The show is somewhat interested in politics, but much more interested in how things are made, who makes them, who sells them, and how they get from place to place. At one point some East India Company white guys show up with something ominous under a cloth, and
-- though the villain of the story, I want to be clear, is not capitalism. The show wants to be very clear on that. About every three or four episodes it's clearly been mandated by Someone that Gu Pingyuan have a conversation with somebody to reiterate his Ethical Vision for Ethical Business That Truly Serves the People. And when that doesn't happen and when businessmen act badly? That is the fault of the FAILING QING DYNASTY, or possibly the BRITISH, but it is Not the fault of Business, which is Good, and Ethical, and also Patriotic. The last scene of the drama -- this isn't a spoiler, it has nothing to do with the plot of the show in any way -- is a brief post-show epilogue set fifty years in the future where we learn that Gu Pingyuan's business wealth acquired through years of ardent dedication to the free market is of course funding the Communist Revolution.

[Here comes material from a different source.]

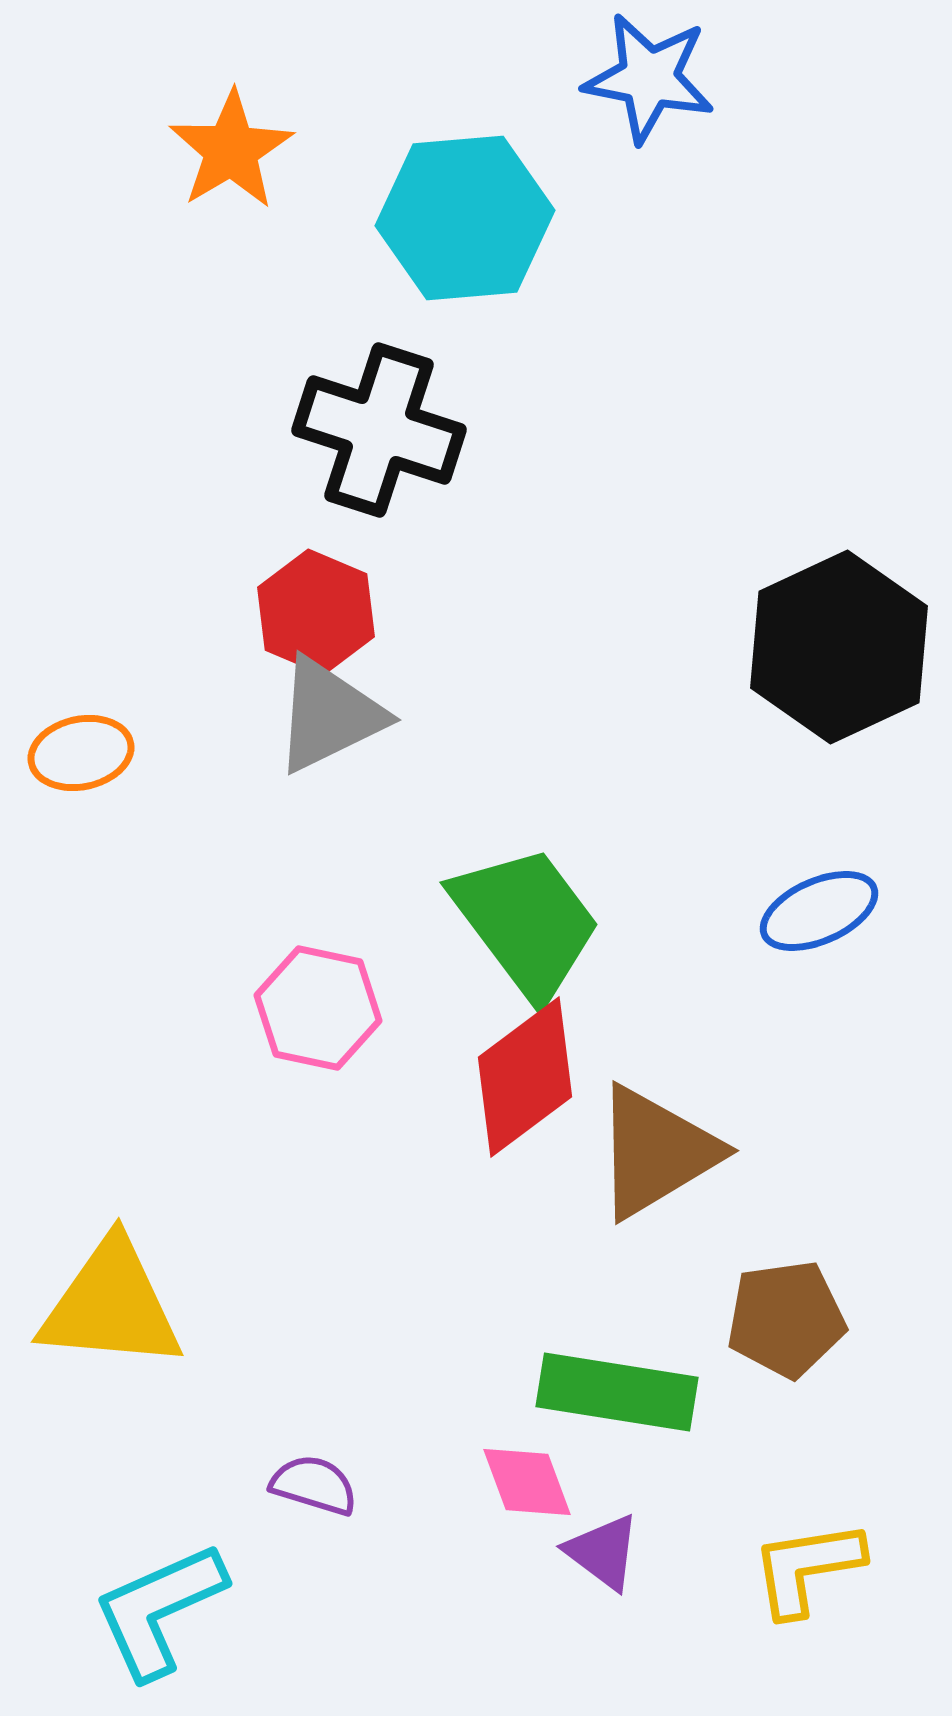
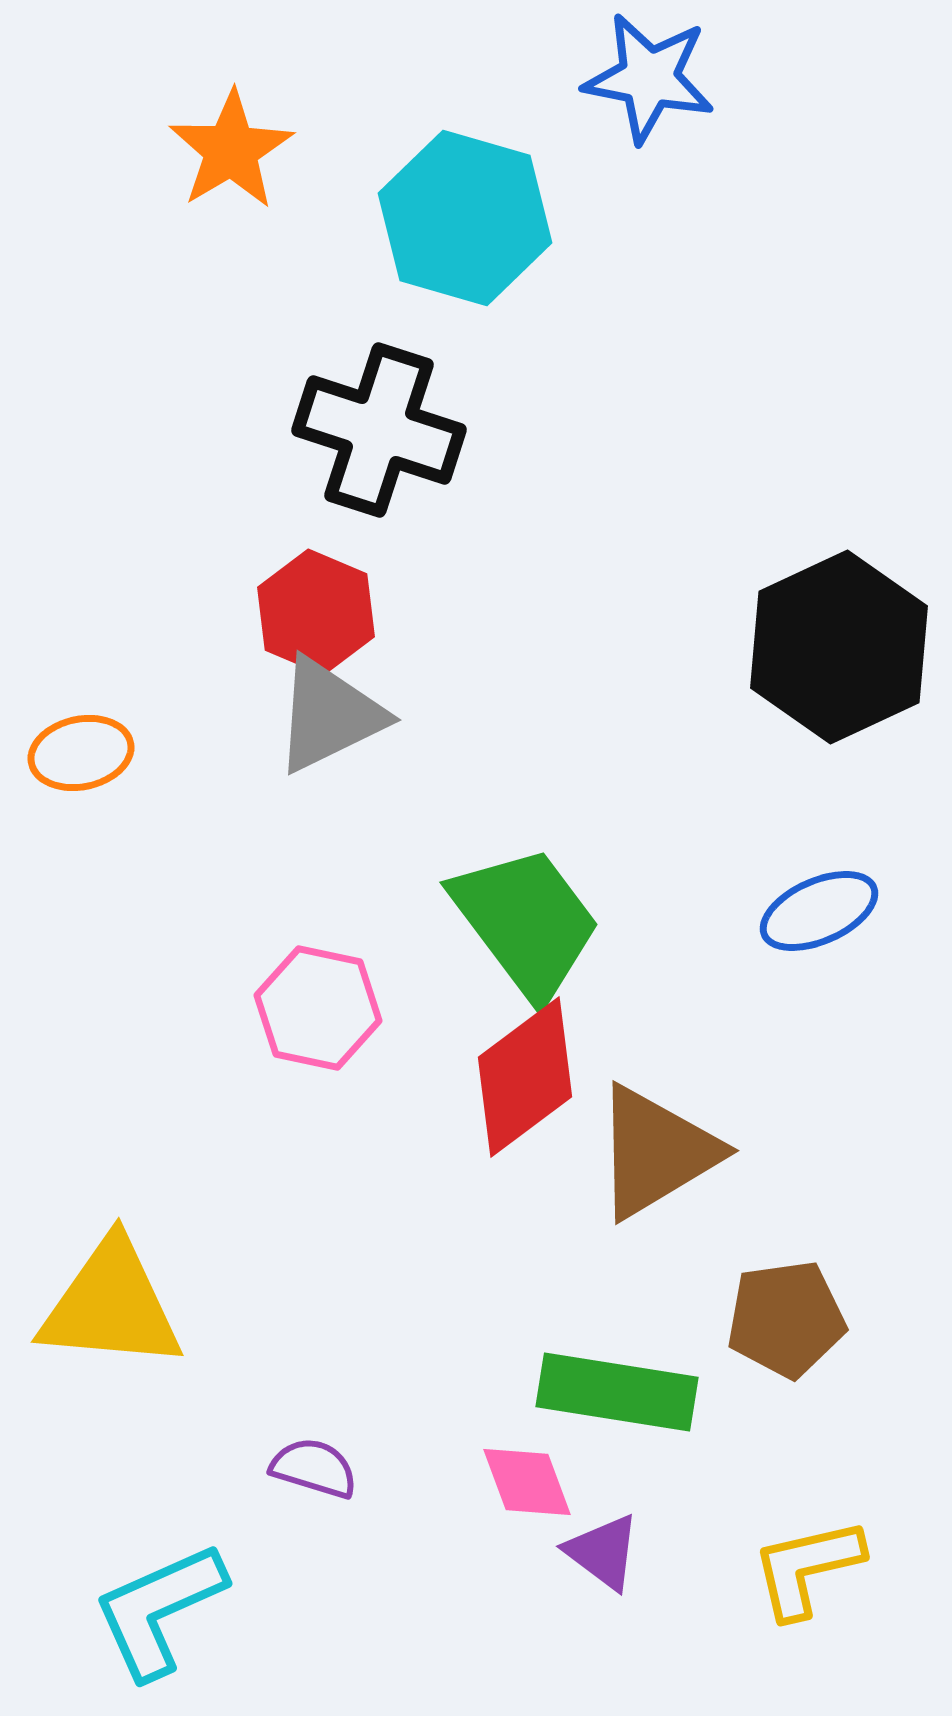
cyan hexagon: rotated 21 degrees clockwise
purple semicircle: moved 17 px up
yellow L-shape: rotated 4 degrees counterclockwise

But the flip side of this dedicated Business Propaganda is that the rest of the show is free to be nuanced, messy, and politically ambivalent. The show doesn't particularly support either the rebels or the Empire; the show just thinks that the civil war sucks for everyone who's caught up in it and makes tea production very difficult. When aristocrats and officials appear in the plot, they're small disruptive typhoons oversetting everything in their wake for the merchant- and working-class people whose lives we're following. Upward mobility is possible, but also perilous; Gu Pingyuan is constantly getting put into glass cliff situations by more powerful people who need a scapegoat, because the Empire is a powder keg and fundamentally our protagonist is just an ex-convict from a tea farming family.
( big major show spoilers )
All this is to say that I enjoyed the show very much, but I do have one -- well, two major complaints. The first is that Gu Pingyuan has a younger brother and in a show where most people broadly do get interesting characterization and growth this brother never once transcends Comedy Status. Earth-shaking revelations are destabilizing the rest of his family to their core and nobody ever bothers to tell him! What is even the POINT of a Comedy Brother if you don't get a moment of shocking and unexpected poignance! Absolute waste.
The second is that there is an arc with Wolves, all of whom seem to have been imported straight into China by way of Hammer Horror. RIP to those many, many monster movie wolves.